_To do_
Leave the pictures aside and copy all the data exactly.
******
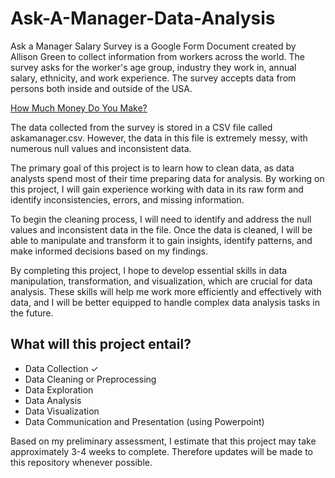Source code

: # Ask-A-Manager-Data-Analysis

Ask a Manager Salary Survey is a Google Form Document created by Allison Green to collect information from workers across the world. The survey asks for the worker's age group, industry they work in, annual salary, ethnicity, and work experience. The survey accepts data from persons both inside and outside of the USA.

[How Much Money Do You Make?](https://www.askamanager.org/2023/04/how-much-money-do-you-make-6.html)

The data collected from the survey is stored in a CSV file called askamanager.csv. However, the data in this file is extremely messy, with numerous null values and inconsistent data.

The primary goal of this project is to learn how to clean data, as data analysts spend most of their time preparing data for analysis. By working on this project, I will gain experience working with data in its raw form and identify inconsistencies, errors, and missing information.

To begin the cleaning process, I will need to identify and address the null values and inconsistent data in the file. Once the data is cleaned, I will be able to manipulate and transform it to gain insights, identify patterns, and make informed decisions based on my findings.

By completing this project, I hope to develop essential skills in data manipulation, transformation, and visualization, which are crucial for data analysis. These skills will help me work more efficiently and effectively with data, and I will be better equipped to handle complex data analysis tasks in the future.

## What will this project entail? 
- Data Collection ✓
- Data Cleaning or Preprocessing
- Data Exploration
- Data Analysis
- Data Visualization
- Data Communication and Presentation (using Powerpoint) 

Based on my preliminary assessment, I estimate that this project may take approximately 3-4 weeks to complete. Therefore updates will be made to this repository whenever possible. 



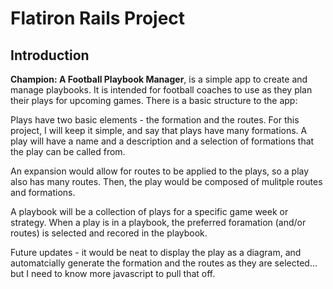 # Flatiron Rails Project

## Introduction

**Champion: A Football Playbook Manager**, is a simple app to create and manage playbooks. It is intended for football coaches to use as they plan their plays for upcoming games. There is a basic structure to the app:

Plays have two basic elements - the formation and the routes. For this project, I will keep it simple, and say that plays have many formations. A play will have a name and a description and a selection of formations that the play can be called from.

An expansion would allow for routes to be applied to the plays, so a play also has many routes. Then, the play would be composed of mulitple routes and formations.

A playbook will be a collection of plays for a specific game week or strategy. When a play is in a playbook, the preferred foramation (and/or routes) is selected and recored in the playbook.

Future updates - it would be neat to display the play as a diagram, and automatcially generate the formation and the routes as they are selected…but I need to know more javascript to pull that off.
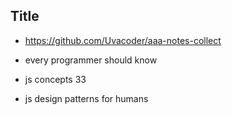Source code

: ##  Title

- https://github.com/Uvacoder/aaa-notes-collect

- every programmer should know
- js concepts 33
- js design patterns for humans
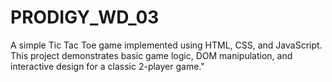 # PRODIGY_WD_03
A simple Tic Tac Toe game implemented using HTML, CSS, and JavaScript. This project demonstrates basic game logic, DOM manipulation, and interactive design for a classic 2-player game."
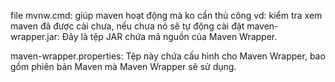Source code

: file mvnw.cmd: giúp maven hoạt động mà ko cần thủ công
   vd: kiểm tra xem maven đã được cài chưa, nếu chưa nó sẽ tự động cài đặt
maven-wrapper.jar: Đây là tệp JAR chứa mã nguồn của Maven Wrapper.

maven-wrapper.properties: Tệp này chứa cấu hình cho Maven Wrapper, bao gồm phiên bản Maven mà Maven Wrapper sẽ sử dụng.

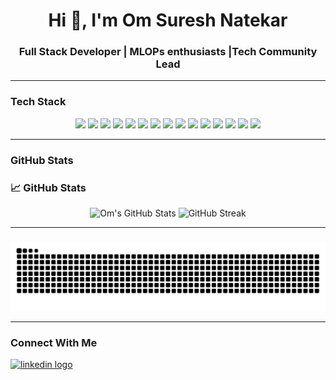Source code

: <h1 align="center">Hi 👋, I'm Om Suresh Natekar</h1>
<h3 align="center">Full Stack Developer | MLOPs enthusiasts |Tech Community Lead</h3>

---

### Tech Stack

<p align="center">
  <!-- Frontend -->
  <img src="https://img.shields.io/badge/HTML5-E34F26?style=flat&logo=html5&logoColor=white"/>
  <img src="https://img.shields.io/badge/CSS3-1572B6?style=flat&logo=css3&logoColor=white"/>
  <img src="https://img.shields.io/badge/Bootstrap-7952B3?style=flat&logo=bootstrap&logoColor=white"/>
  <img src="https://img.shields.io/badge/JavaScript-F7DF1E?style=flat&logo=javascript&logoColor=black"/>
  <img src="https://img.shields.io/badge/DOM-323330?style=flat&logo=webcomponents.org&logoColor=white"/>

  <!-- Backend -->
  <img src="https://img.shields.io/badge/Node.js-339933?style=flat&logo=nodedotjs&logoColor=white"/>
  <img src="https://img.shields.io/badge/Express.js-000000?style=flat&logo=express&logoColor=white"/>
  <img src="https://img.shields.io/badge/SQL-003B57?style=flat&logo=mysql&logoColor=white"/>
  <img src="https://img.shields.io/badge/MongoDB-47A248?style=flat&logo=mongodb&logoColor=white"/>

  <!-- Frameworks & Tools -->
  <img src="https://img.shields.io/badge/React-20232A?style=flat&logo=react&logoColor=61DAFB"/>
  <img src="https://img.shields.io/badge/Tailwind_CSS-38B2AC?style=flat&logo=tailwind-css&logoColor=white"/>
  <img src="https://img.shields.io/badge/Java-007396?style=flat&logo=java&logoColor=white"/>
  <img src="https://img.shields.io/badge/AWS-232F3E?style=flat&logo=amazon-aws&logoColor=white"/>
  <img src="https://img.shields.io/badge/Docker-2496ED?style=flat&logo=docker&logoColor=white"/>
  <img src="https://img.shields.io/badge/Kubernetes-326CE5?style=flat&logo=kubernetes&logoColor=white"/>
</p>

---

### GitHub Stats

### 📈 GitHub Stats

<p align="center">
  <img src="https://github-readme-stats.vercel.app/api?username=Ommmmn&show_icons=true&theme=radical" alt="Om's GitHub Stats"/>
  <img src="https://streak-stats.demolab.com?user=Ommmmn&theme=radical" alt="GitHub Streak"/>
</p>


---

### 

<p align="center">
  <img src="https://raw.githubusercontent.com/Ommmmn/Ommmmn/output/github-contribution-grid-snake.svg" alt="Snake animation"/>
</p>


---

### Connect With Me
<div align="left">
  <a href="https://www.linkedin.com/in/om-natekar-3a0b96276/" target="_blank">
    <img src="https://img.shields.io/static/v1?message=LinkedIn&logo=linkedin&label=Connect&color=0077B5&logoColor=white&labelColor=&style=for-the-badge" height="35" alt="linkedin logo" />
  </a>
</div>

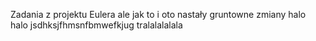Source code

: Zadania z projektu Eulera ale jak to
i oto nastały gruntowne zmiany
halo halo jsdhksjfhmsnfbmwefkjug
tralalalalala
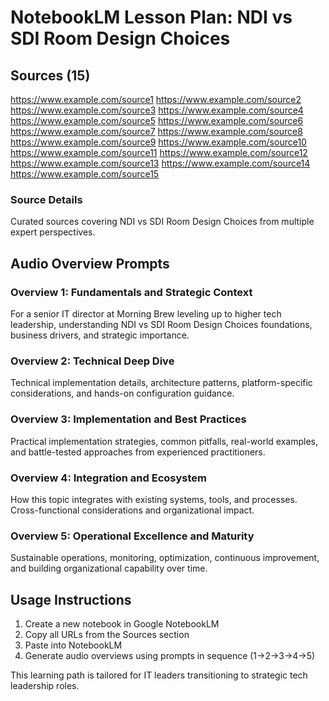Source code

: # NotebookLM Lesson Plan: NDI vs SDI Room Design Choices

## Sources (15)

https://www.example.com/source1
https://www.example.com/source2
https://www.example.com/source3
https://www.example.com/source4
https://www.example.com/source5
https://www.example.com/source6
https://www.example.com/source7
https://www.example.com/source8
https://www.example.com/source9
https://www.example.com/source10
https://www.example.com/source11
https://www.example.com/source12
https://www.example.com/source13
https://www.example.com/source14
https://www.example.com/source15

### Source Details
Curated sources covering NDI vs SDI Room Design Choices from multiple expert perspectives.

## Audio Overview Prompts

### Overview 1: Fundamentals and Strategic Context
For a senior IT director at Morning Brew leveling up to higher tech leadership, understanding NDI vs SDI Room Design Choices foundations, business drivers, and strategic importance.

### Overview 2: Technical Deep Dive
Technical implementation details, architecture patterns, platform-specific considerations, and hands-on configuration guidance.

### Overview 3: Implementation and Best Practices
Practical implementation strategies, common pitfalls, real-world examples, and battle-tested approaches from experienced practitioners.

### Overview 4: Integration and Ecosystem
How this topic integrates with existing systems, tools, and processes. Cross-functional considerations and organizational impact.

### Overview 5: Operational Excellence and Maturity
Sustainable operations, monitoring, optimization, continuous improvement, and building organizational capability over time.

## Usage Instructions
1. Create a new notebook in Google NotebookLM
2. Copy all URLs from the Sources section
3. Paste into NotebookLM
4. Generate audio overviews using prompts in sequence (1→2→3→4→5)

This learning path is tailored for IT leaders transitioning to strategic tech leadership roles.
******
_Finished exercise_
Source code

: # Ask-A-Manager-Data-Analysis

Ask a Manager Salary Survey is a Google Form Document created by Allison Green to collect information from workers across the world. The survey asks for the worker's age group, industry they work in, annual salary, ethnicity, and work experience. The survey accepts data from persons both inside and outside of the USA.

[How Much Money Do You Make?](https://www.askamanager.org/2023/04/how-much-money-do-you-make-6.html)

The data collected from the survey is stored in a CSV file called askamanager.csv. However, the data in this file is extremely messy, with numerous null values and inconsistent data.

The primary goal of this project is to learn how to clean data, as data analysts spend most of their time preparing data for analysis. By working on this project, I will gain experience working with data in its raw form and identify inconsistencies, errors, and missing information.

To begin the cleaning process, I will need to identify and address the null values and inconsistent data in the file. Once the data is cleaned, I will be able to manipulate and transform it to gain insights, identify patterns, and make informed decisions based on my findings.

By completing this project, I hope to develop essential skills in data manipulation, transformation, and visualization, which are crucial for data analysis. These skills will help me work more efficiently and effectively with data, and I will be better equipped to handle complex data analysis tasks in the future.

## What will this project entail? 
- Data Collection ✓
- Data Cleaning or Preprocessing
- Data Exploration
- Data Analysis
- Data Visualization
- Data Communication and Presentation (using Powerpoint) 

Based on my preliminary assessment, I estimate that this project may take approximately 3-4 weeks to complete. Therefore updates will be made to this repository whenever possible. 



 # Flatiron Rails Project

## Introduction

**Champion: A Football Playbook Manager**, is a simple app to create and manage playbooks. It is intended for football coaches to use as they plan their plays for upcoming games. There is a basic structure to the app:

Plays have two basic elements - the formation and the routes. For this project, I will keep it simple, and say that plays have many formations. A play will have a name and a description and a selection of formations that the play can be called from.

An expansion would allow for routes to be applied to the plays, so a play also has many routes. Then, the play would be composed of mulitple routes and formations.

A playbook will be a collection of plays for a specific game week or strategy. When a play is in a playbook, the preferred foramation (and/or routes) is selected and recored in the playbook.

Future updates - it would be neat to display the play as a diagram, and automatcially generate the formation and the routes as they are selected…but I need to know more javascript to pull that off.
Source code

: ##  Title

- https://github.com/Uvacoder/aaa-notes-collect

- every programmer should know
- js concepts 33
- js design patterns for humans
 # PRODIGY_WD_03
A simple Tic Tac Toe game implemented using HTML, CSS, and JavaScript. This project demonstrates basic game logic, DOM manipulation, and interactive design for a classic 2-player game."
Source code

: file mvnw.cmd: giúp maven hoạt động mà ko cần thủ công
   vd: kiểm tra xem maven đã được cài chưa, nếu chưa nó sẽ tự động cài đặt
maven-wrapper.jar: Đây là tệp JAR chứa mã nguồn của Maven Wrapper.

maven-wrapper.properties: Tệp này chứa cấu hình cho Maven Wrapper, bao gồm phiên bản Maven mà Maven Wrapper sẽ sử dụng.

Source code

: <h1 align="center">Hi 👋, I'm Om Suresh Natekar</h1>
<h3 align="center">Full Stack Developer | MLOPs enthusiasts |Tech Community Lead</h3>

---

### Tech Stack

<p align="center">
  <!-- Frontend -->
  <img src="https://img.shields.io/badge/HTML5-E34F26?style=flat&logo=html5&logoColor=white"/>
  <img src="https://img.shields.io/badge/CSS3-1572B6?style=flat&logo=css3&logoColor=white"/>
  <img src="https://img.shields.io/badge/Bootstrap-7952B3?style=flat&logo=bootstrap&logoColor=white"/>
  <img src="https://img.shields.io/badge/JavaScript-F7DF1E?style=flat&logo=javascript&logoColor=black"/>
  <img src="https://img.shields.io/badge/DOM-323330?style=flat&logo=webcomponents.org&logoColor=white"/>

  <!-- Backend -->
  <img src="https://img.shields.io/badge/Node.js-339933?style=flat&logo=nodedotjs&logoColor=white"/>
  <img src="https://img.shields.io/badge/Express.js-000000?style=flat&logo=express&logoColor=white"/>
  <img src="https://img.shields.io/badge/SQL-003B57?style=flat&logo=mysql&logoColor=white"/>
  <img src="https://img.shields.io/badge/MongoDB-47A248?style=flat&logo=mongodb&logoColor=white"/>

  <!-- Frameworks & Tools -->
  <img src="https://img.shields.io/badge/React-20232A?style=flat&logo=react&logoColor=61DAFB"/>
  <img src="https://img.shields.io/badge/Tailwind_CSS-38B2AC?style=flat&logo=tailwind-css&logoColor=white"/>
  <img src="https://img.shields.io/badge/Java-007396?style=flat&logo=java&logoColor=white"/>
  <img src="https://img.shields.io/badge/AWS-232F3E?style=flat&logo=amazon-aws&logoColor=white"/>
  <img src="https://img.shields.io/badge/Docker-2496ED?style=flat&logo=docker&logoColor=white"/>
  <img src="https://img.shields.io/badge/Kubernetes-326CE5?style=flat&logo=kubernetes&logoColor=white"/>
</p>

---

### GitHub Stats

### 📈 GitHub Stats

<p align="center">
  <img src="https://github-readme-stats.vercel.app/api?username=Ommmmn&show_icons=true&theme=radical" alt="Om's GitHub Stats"/>
  <img src="https://streak-stats.demolab.com?user=Ommmmn&theme=radical" alt="GitHub Streak"/>
</p>


---

### 

<p align="center">
  <img src="https://raw.githubusercontent.com/Ommmmn/Ommmmn/output/github-contribution-grid-snake.svg" alt="Snake animation"/>
</p>


---

### Connect With Me
<div align="left">
  <a href="https://www.linkedin.com/in/om-natekar-3a0b96276/" target="_blank">
    <img src="https://img.shields.io/static/v1?message=LinkedIn&logo=linkedin&label=Connect&color=0077B5&logoColor=white&labelColor=&style=for-the-badge" height="35" alt="linkedin logo" />
  </a>
</div>

Source code

: Zadania z projektu Eulera ale jak to
i oto nastały gruntowne zmiany
halo halo jsdhksjfhmsnfbmwefkjug
tralalalalala
Source code

: # NotebookLM Lesson Plan: NDI vs SDI Room Design Choices

## Sources (15)

https://www.example.com/source1
https://www.example.com/source2
https://www.example.com/source3
https://www.example.com/source4
https://www.example.com/source5
https://www.example.com/source6
https://www.example.com/source7
https://www.example.com/source8
https://www.example.com/source9
https://www.example.com/source10
https://www.example.com/source11
https://www.example.com/source12
https://www.example.com/source13
https://www.example.com/source14
https://www.example.com/source15

### Source Details
Curated sources covering NDI vs SDI Room Design Choices from multiple expert perspectives.

## Audio Overview Prompts

### Overview 1: Fundamentals and Strategic Context
For a senior IT director at Morning Brew leveling up to higher tech leadership, understanding NDI vs SDI Room Design Choices foundations, business drivers, and strategic importance.

### Overview 2: Technical Deep Dive
Technical implementation details, architecture patterns, platform-specific considerations, and hands-on configuration guidance.

### Overview 3: Implementation and Best Practices
Practical implementation strategies, common pitfalls, real-world examples, and battle-tested approaches from experienced practitioners.

### Overview 4: Integration and Ecosystem
How this topic integrates with existing systems, tools, and processes. Cross-functional considerations and organizational impact.

### Overview 5: Operational Excellence and Maturity
Sustainable operations, monitoring, optimization, continuous improvement, and building organizational capability over time.

## Usage Instructions
1. Create a new notebook in Google NotebookLM
2. Copy all URLs from the Sources section
3. Paste into NotebookLM
4. Generate audio overviews using prompts in sequence (1→2→3→4→5)

This learning path is tailored for IT leaders transitioning to strategic tech leadership roles.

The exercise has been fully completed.